(Stored entries)
— BEGIN —

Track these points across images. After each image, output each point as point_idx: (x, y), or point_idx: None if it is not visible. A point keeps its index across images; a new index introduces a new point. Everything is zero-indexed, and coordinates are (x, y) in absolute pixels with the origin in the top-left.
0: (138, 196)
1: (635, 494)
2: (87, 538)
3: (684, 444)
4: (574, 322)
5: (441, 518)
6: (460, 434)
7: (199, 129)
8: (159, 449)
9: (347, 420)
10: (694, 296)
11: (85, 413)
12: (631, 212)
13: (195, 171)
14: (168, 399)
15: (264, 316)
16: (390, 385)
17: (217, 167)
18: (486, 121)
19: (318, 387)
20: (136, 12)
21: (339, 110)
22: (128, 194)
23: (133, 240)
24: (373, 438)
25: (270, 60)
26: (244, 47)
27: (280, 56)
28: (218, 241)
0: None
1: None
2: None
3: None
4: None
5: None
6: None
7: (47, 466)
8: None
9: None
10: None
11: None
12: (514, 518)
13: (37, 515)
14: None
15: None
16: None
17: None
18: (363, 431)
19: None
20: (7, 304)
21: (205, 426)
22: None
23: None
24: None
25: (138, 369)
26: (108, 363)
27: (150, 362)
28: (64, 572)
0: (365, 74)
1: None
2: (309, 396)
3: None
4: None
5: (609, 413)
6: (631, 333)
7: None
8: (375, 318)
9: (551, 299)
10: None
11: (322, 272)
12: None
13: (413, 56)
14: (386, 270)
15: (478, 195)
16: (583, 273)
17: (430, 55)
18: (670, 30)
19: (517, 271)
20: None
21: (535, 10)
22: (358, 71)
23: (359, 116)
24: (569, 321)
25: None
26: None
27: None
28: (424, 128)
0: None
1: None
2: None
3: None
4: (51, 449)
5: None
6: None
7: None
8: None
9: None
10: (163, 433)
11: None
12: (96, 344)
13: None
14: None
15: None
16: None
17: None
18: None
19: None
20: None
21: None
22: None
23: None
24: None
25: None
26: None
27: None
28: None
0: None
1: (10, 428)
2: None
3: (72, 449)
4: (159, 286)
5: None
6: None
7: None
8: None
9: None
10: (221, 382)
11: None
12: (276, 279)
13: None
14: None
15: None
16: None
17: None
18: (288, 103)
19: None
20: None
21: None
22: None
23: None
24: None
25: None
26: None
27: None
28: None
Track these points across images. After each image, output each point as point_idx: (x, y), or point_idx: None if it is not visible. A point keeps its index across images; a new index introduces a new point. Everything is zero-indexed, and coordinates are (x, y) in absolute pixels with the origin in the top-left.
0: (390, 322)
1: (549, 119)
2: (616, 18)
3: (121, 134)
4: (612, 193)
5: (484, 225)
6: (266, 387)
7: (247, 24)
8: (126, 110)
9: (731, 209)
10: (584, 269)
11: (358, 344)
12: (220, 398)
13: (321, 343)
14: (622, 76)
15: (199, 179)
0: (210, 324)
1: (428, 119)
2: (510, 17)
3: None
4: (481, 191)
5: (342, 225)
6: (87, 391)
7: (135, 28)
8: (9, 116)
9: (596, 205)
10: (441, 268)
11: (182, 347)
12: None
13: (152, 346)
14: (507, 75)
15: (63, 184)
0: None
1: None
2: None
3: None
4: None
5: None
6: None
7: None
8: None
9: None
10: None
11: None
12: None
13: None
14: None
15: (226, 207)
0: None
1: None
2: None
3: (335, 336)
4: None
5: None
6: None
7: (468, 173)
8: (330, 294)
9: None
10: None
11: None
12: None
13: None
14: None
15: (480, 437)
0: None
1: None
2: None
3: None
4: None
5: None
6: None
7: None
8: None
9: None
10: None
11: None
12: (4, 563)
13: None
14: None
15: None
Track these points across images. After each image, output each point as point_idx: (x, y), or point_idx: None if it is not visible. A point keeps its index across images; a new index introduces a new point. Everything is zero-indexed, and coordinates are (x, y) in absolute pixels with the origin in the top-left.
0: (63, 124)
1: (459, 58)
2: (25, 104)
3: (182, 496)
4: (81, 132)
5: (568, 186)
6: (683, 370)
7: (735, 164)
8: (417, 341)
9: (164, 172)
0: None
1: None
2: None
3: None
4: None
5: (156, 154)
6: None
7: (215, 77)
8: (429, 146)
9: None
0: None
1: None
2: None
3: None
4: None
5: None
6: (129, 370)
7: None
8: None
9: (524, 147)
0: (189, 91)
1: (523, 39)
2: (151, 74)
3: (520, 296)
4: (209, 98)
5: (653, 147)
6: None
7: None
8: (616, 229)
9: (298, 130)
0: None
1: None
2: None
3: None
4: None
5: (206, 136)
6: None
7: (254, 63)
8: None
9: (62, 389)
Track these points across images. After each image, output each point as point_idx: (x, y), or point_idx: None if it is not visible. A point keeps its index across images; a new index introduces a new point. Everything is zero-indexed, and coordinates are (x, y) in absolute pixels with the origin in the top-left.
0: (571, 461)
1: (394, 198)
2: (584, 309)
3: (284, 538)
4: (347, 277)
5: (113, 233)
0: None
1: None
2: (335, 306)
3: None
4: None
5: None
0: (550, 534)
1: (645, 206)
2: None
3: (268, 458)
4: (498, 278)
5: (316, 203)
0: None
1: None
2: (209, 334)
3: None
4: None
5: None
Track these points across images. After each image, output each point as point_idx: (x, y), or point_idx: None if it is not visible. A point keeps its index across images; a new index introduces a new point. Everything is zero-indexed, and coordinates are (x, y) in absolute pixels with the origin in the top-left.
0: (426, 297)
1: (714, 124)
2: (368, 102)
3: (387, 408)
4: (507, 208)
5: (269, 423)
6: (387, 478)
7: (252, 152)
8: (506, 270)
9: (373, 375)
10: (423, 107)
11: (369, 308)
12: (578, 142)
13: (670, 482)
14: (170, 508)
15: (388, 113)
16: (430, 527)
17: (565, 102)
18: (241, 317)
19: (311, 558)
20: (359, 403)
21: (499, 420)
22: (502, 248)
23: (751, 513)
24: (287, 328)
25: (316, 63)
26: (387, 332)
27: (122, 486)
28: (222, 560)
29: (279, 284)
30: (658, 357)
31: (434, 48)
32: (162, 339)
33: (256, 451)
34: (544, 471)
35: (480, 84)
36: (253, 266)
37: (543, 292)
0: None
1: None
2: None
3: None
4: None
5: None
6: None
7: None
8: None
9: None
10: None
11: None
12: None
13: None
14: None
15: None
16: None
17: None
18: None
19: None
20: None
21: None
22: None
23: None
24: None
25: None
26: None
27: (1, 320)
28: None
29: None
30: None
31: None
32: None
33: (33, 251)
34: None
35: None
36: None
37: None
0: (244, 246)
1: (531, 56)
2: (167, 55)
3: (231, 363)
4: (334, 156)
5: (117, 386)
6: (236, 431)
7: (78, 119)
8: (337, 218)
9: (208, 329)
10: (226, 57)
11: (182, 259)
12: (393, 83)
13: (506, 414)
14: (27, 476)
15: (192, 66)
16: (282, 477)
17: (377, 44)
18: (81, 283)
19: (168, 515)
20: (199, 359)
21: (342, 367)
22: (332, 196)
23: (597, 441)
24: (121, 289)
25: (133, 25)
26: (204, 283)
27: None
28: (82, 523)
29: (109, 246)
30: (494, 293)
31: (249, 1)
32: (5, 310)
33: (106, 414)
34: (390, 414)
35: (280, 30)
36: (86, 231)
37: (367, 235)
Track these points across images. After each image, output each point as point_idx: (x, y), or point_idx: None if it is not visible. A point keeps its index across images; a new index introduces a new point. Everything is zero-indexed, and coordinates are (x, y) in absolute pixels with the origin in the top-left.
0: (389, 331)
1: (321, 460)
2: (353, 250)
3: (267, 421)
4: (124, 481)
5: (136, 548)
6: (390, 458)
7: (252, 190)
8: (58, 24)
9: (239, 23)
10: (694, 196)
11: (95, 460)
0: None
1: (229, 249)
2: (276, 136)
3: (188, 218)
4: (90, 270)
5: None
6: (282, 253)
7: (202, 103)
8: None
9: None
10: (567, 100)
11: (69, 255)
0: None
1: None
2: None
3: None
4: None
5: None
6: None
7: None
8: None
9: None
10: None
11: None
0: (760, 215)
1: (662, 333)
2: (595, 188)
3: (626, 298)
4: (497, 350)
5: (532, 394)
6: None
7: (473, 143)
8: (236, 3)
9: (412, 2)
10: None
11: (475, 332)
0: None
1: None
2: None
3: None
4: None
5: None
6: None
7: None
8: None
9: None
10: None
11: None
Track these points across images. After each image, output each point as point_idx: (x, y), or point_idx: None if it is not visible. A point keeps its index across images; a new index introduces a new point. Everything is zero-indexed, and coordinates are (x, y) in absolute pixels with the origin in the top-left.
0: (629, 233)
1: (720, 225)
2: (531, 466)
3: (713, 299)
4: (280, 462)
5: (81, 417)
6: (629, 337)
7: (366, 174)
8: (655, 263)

— END —

*Required work:* Rewrite the material from its first line through the line containing "11: (322, 272)", both ends included, as a JSON list of strings with one string per line and blank lines omitted. Include no other lines.

*Worked answer:*
[
  "Track these points across images. After each image, output each point as point_idx: (x, y), or point_idx: None if it is not visible. A point keeps its index across images; a new index introduces a new point. Everything is zero-indexed, and coordinates are (x, y) in absolute pixels with the origin in the top-left.",
  "0: (138, 196)",
  "1: (635, 494)",
  "2: (87, 538)",
  "3: (684, 444)",
  "4: (574, 322)",
  "5: (441, 518)",
  "6: (460, 434)",
  "7: (199, 129)",
  "8: (159, 449)",
  "9: (347, 420)",
  "10: (694, 296)",
  "11: (85, 413)",
  "12: (631, 212)",
  "13: (195, 171)",
  "14: (168, 399)",
  "15: (264, 316)",
  "16: (390, 385)",
  "17: (217, 167)",
  "18: (486, 121)",
  "19: (318, 387)",
  "20: (136, 12)",
  "21: (339, 110)",
  "22: (128, 194)",
  "23: (133, 240)",
  "24: (373, 438)",
  "25: (270, 60)",
  "26: (244, 47)",
  "27: (280, 56)",
  "28: (218, 241)",
  "0: None",
  "1: None",
  "2: None",
  "3: None",
  "4: None",
  "5: None",
  "6: None",
  "7: (47, 466)",
  "8: None",
  "9: None",
  "10: None",
  "11: None",
  "12: (514, 518)",
  "13: (37, 515)",
  "14: None",
  "15: None",
  "16: None",
  "17: None",
  "18: (363, 431)",
  "19: None",
  "20: (7, 304)",
  "21: (205, 426)",
  "22: None",
  "23: None",
  "24: None",
  "25: (138, 369)",
  "26: (108, 363)",
  "27: (150, 362)",
  "28: (64, 572)",
  "0: (365, 74)",
  "1: None",
  "2: (309, 396)",
  "3: None",
  "4: None",
  "5: (609, 413)",
  "6: (631, 333)",
  "7: None",
  "8: (375, 318)",
  "9: (551, 299)",
  "10: None",
  "11: (322, 272)"
]